Can the codes be cleared by unhooking the battery, and if so how long does it need to be unhooked?
Thanks Swanny :icon_confused:
Thanks Swanny :icon_confused:
The first Final Drive Controller (FDC) Flash Software Update was the one causing a lot of erroneous fault codes and disabling of the XFR Case shifting. The final software update was suppose to fix that.Thanks for the info.I have a new transfer case actuator that was working until recall 73 was done and the next time I tried it all I got was service 4wd, looking a other posts there were some that said the dealer did not clear the codes and thought that I might be able to do so.
Disconnecting the battery will clear any codes stored in volatile memory, it will NOT clear codes stored in non-volatile memory.
You typically need to disconnect the battery for 30 minutes, I've seen it posted that folks that use the ignition key and try to start the vehicle while the battery is disconnected will drain the capacitors on the PCM and clear the volatile memory within a few minutes instead of having to wait 30 minutes.
Typically (meaning it might differ on the XK) the PCM (Engine Control Module) stores its fault codes in volatile memory and all the other major modules, and most if NOT all of the remaining minor modules, store their codes in non-volatile memory.
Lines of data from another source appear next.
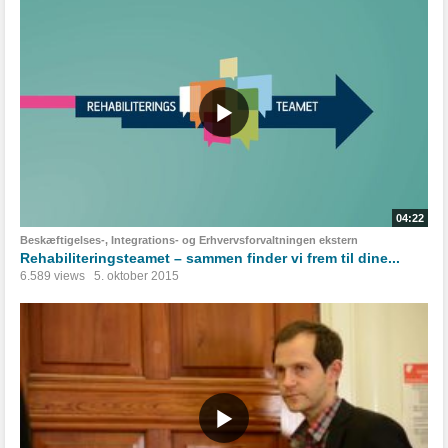
04:22
Beskæftigelses-, Integrations- og Erhvervsforvaltningen ekstern
Rehabiliteringsteamet – sammen finder vi frem til dine...
6.589 views
5. oktober 2015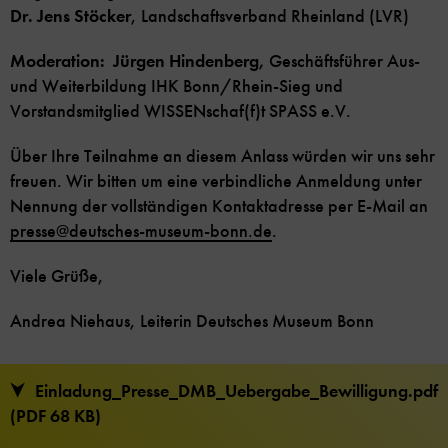
Dr. Jens Stöcker
, Landschaftsverband Rheinland (LVR)
Moderation: Jürgen Hindenberg,
Geschäftsführer Aus-
und Weiterbildung IHK Bonn/Rhein-Sieg und
Vorstandsmitglied WISSENschaf(f)t SPASS e.V.
Über Ihre Teilnahme an diesem Anlass würden wir uns sehr
freuen. Wir bitten um eine verbindliche Anmeldung unter
Nennung der vollständigen Kontaktadresse per E-Mail an
presse
@
deutsches-museum-bonn.de
.
Viele Grüße,
Andrea Niehaus, Leiterin Deutsches Museum Bonn
Einladung_Presse_DMB_Uebergabe_Bewilligung.pdf
(PDF 68 KB)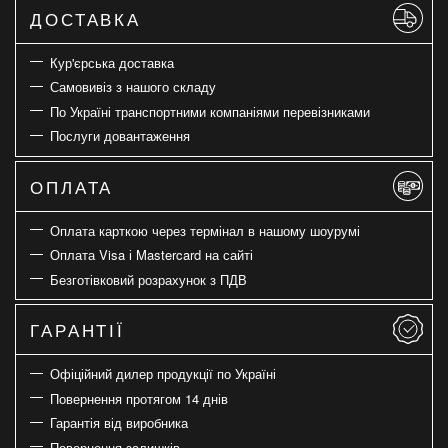
ДОСТАВКА
Кур'єрська доставка
Самовивіз з нашого складу
По Україні транспортними компаніями перевізниками
Послуги довантаження
ОПЛАТА
Оплата карткою через термінал в нашому шоурумі
Оплата Visa і Mastercard на сайті
Безготівковий розрахунок з ПДВ
ГАРАНТІЇ
Офіційний дилер продукції по Україні
Повернення протягом 14 днів
Гарантія від виробника
Повернення залишків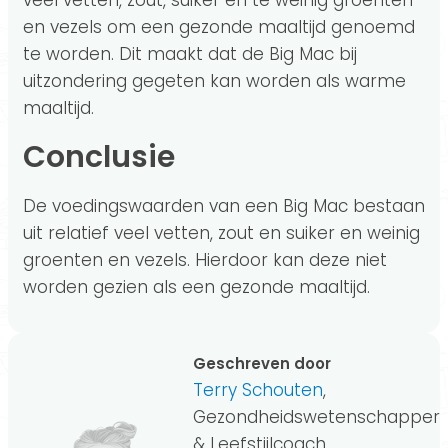
veel vetten, zout, suiker en te weinig groenten
en vezels om een gezonde maaltijd genoemd
te worden. Dit maakt dat de Big Mac bij
uitzondering gegeten kan worden als warme
maaltijd.
Conclusie
De voedingswaarden van een Big Mac bestaan
uit relatief veel vetten, zout en suiker en weinig
groenten en vezels. Hierdoor kan deze niet
worden gezien als een gezonde maaltijd.
Geschreven door
Terry Schouten
,
Gezondheidswetenschapper
& Leefstijlcoach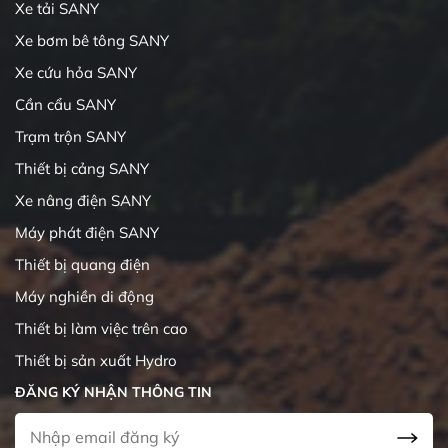
Xe tải SANY
Xe bơm bê tông SANY
Xe cứu hỏa SANY
Cần cẩu SANY
Trạm trộn SANY
Thiết bị cảng SANY
Xe nâng điện SANY
Máy phát điện SANY
Thiết bị quang điện
Máy nghiền di động
Thiết bị làm việc trên cao
Thiết bị sản xuất Hydro
ĐĂNG KÝ NHẬN THÔNG TIN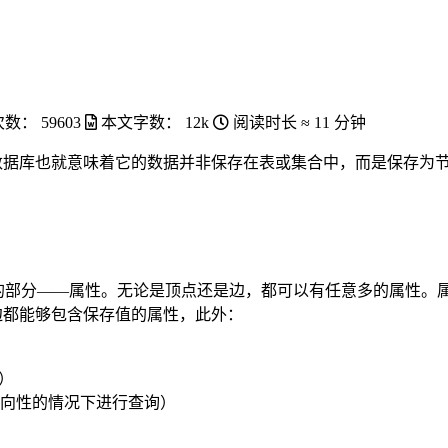
次数：
59603
本文字数：
12k
阅读时长 ≈
11 分钟
。图形数据库也就意味着它的数据并非保存在表或集合中，而是保存为节
有一种重要的部分——属性。无论是顶点还是边，都可以有任意多的属性。属性的
及边都能够包含保存值的属性，此外：
F）
向性的情况下进行查询）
So disconnecting the battery "should" just clear fault codes for the engine.
Keep in mind, a good number of fault codes can be recognized by the PCM within seconds or a few minutes, and except for a very few remaining codes that takes days to test and reset the fault code, most of the rest will reset within a few hours. So if you have NOT corrected the problem that set the code in the first place, don't be surprised if it comes back within seconds of reconnecting the battery.
Also keep in mind, in most cases if the fault code was set by a fluke condition, and the controlling module does NOT see the problem again, it will also clear the code or at least turn off the warning light. So if you have a warning light, and it doesn't go out after a repair, in most cases that means the repair didn't fix the problem. There are only a few items that won't turn out the warning if the problem has been corrected properly. It will leave a fault code in memory, as reference for troubleshooting in the future, but if they controlling module sees the equipment operating properly for a while, it will turn out the warning light on the dash.
Yes, a scan tool can clear fault codes. Again, if you have NOT corrected the problem that set the code, expect the fault code to return within seconds to hours, a couple may take several days before its retested and sets the code.
Keep in mind, most inexpensive scan tools only do OBDII. That is the Gov Mandated Emissions self-tests and codes. That is just about all of the engine codes (since just about any engine problem will effect emissions) and a few major transmission codes. The rest of the fault codes, both reading and clearing, are proprietary and require a proprietary scan tool to read and clear them. These special proprietary scan tools are extraordinarily expensive, the cheapest and pretty crummy tool is at least $500 and for that price you only get one manufacturer's proprietary codes. The dealer tool, they charge $18k and you need to pay yearly fees to keep it.
So, if you have fault codes for transfer case, I'm pretty sure disconnecting the battery or using an inexpensive typical scan tool is NOT going to clear those. You'll have to take it to the Dealer or Big Independent Shop that can afford one of the expensive 3rd Party Tools to clear the codes.
If they forgot to clear the codes after completing a repair that is shoddy workmanship, but unfortunately, that's pretty common from a lot of Dealerships. You can't rule out they just forgot to clear the codes, BUT most likely they did clear the codes after completing the repair; they simply diagnosed it wrong and did the wrong repair, that is why the code came back again, because what ever is wrong they failed to fix it properly.
Either way, they failed to cleared the codes or they misdiagnosed the problem and did NOT fix it. I'd bring it back to them and complain. If they are going to charge more to try another repair, because they were wrong the first time, that is when I'd take it somewhere else, they clearly don't put in the time or just don't have the competence to get it right the first time.